A entrevistada da SIC chegou até a ir mais longe. Quase como um convite, além do apoio e da ajuda por parte do Bispo de Roma, Marta pede especialmente a presença espiritual do Papa e até mesmo a presença física, reconhecendo os perigos que isso acarreta uma vez que segundo a sua interpretação “não existe, neste momento, um lugar seguro no seu país. Mesmo assim, seria muito bom que o Papa visitasse a Ucrânia. Nós temos uma esperança enorme que ele venha até nós e diga ‘Hey, meus filhos, eu estou convosco’. Quando tu estás em problemas começas a apreciar coisas que não podias apreciar antes”.

Interpelada sobre a relação que existe entre a manutenção da fé e da guerra, Marta explicou ainda que o próprio contexto de dor, sofrimento e de morte leva aqueles que creem em Deus a uma série de questões e dúvidas. Diariamente, os ucranianos veem ser enterradas pessoas muito próximas: avós, pais, mãe, filhos, que são vítimas da atual guerra. E tal leva-os inevitavelmente a questionamentos. Não consigo explicar de forma alguma o que é doloroso ver crianças a verem os pais morrer e os pais a verem os seus filhos a morrerem-lhes nos braços. É impossível eu explicar a agonia, o que sentimos!“.
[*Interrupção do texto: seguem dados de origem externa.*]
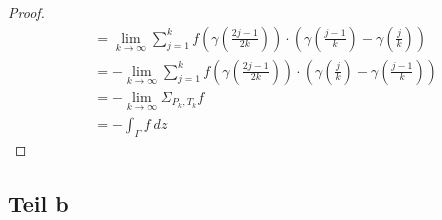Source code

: \documentclass[10pt,a4paper]{article}
\begin{document}
\begin{proof}
\begin{align*}
                         & = \lim_{k \to \infty} \sum_{j = 1}^{k} f\left( \gamma\left( \frac{2j - 1}{2k} \right) \right) \cdot \left( \gamma\left( \frac{j - 1}{k} \right) - \gamma\left( \frac{j}{k} \right) \right)\\
                         & = -\lim_{k \to \infty} \sum_{j = 1}^{k} f\left( \gamma\left( \frac{2j - 1}{2k} \right) \right) \cdot \left( \gamma\left( \frac{j}{k} \right) - \gamma\left( \frac{j - 1}{k} \right) \right)\\
                         & = -\lim_{k \to \infty} \Sigma_{P_{k},T_{k}} f\\
                         & = -\int_{\Gamma} f\ dz
  \end{align*}
\end{proof}

\subsection{Teil b}
\end{document}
Apoderando-se deste mesmo contexto, Marta recorreu ao seu conhecimento bíblico para explicar que, independentemente disso, a vida do cristão não é como muitos pensam: sem dores, sem dificuldades, em que tudo é realmente fácil e muito feliz. “O nosso Deus mostra-nos que não! Até Jesus, durante a sua vida terrena, a grande maioria da Sua vida foram dificuldades e no fim, na cruz, foi muito difícil. E agora na Ucrânia nós temos uma situação parecida. Mais do que nunca temos de nos questionar ‘Eu acredito ou não naquilo que Ele é?’“.

Um grupo de jovens ucranianos na Colina do Encontro.

O que acontece neste momento e que relata Marta diz respeito ao facto de que para muitos cristãos é difícil perceberem aquilo a que a própria designou ‘o silêncio de Deus’. Muitos questionam-se sobre a Sua existência e iram-se pelo facto daquele de quem tanto acreditam não estar, por palavras simples, interventivo nesta questão da guerra.

Infelizmente, na Ucrânia, nós estamos a fazer a nossa escolha neste exato momento. É por isso que nós precisamos tanto das vossas orações, do vosso apoio. E também suporte financeiro e humanitário. A guerra é possivelmente a coisa mais difícil e feia que pode acontecer em pleno século XXI“.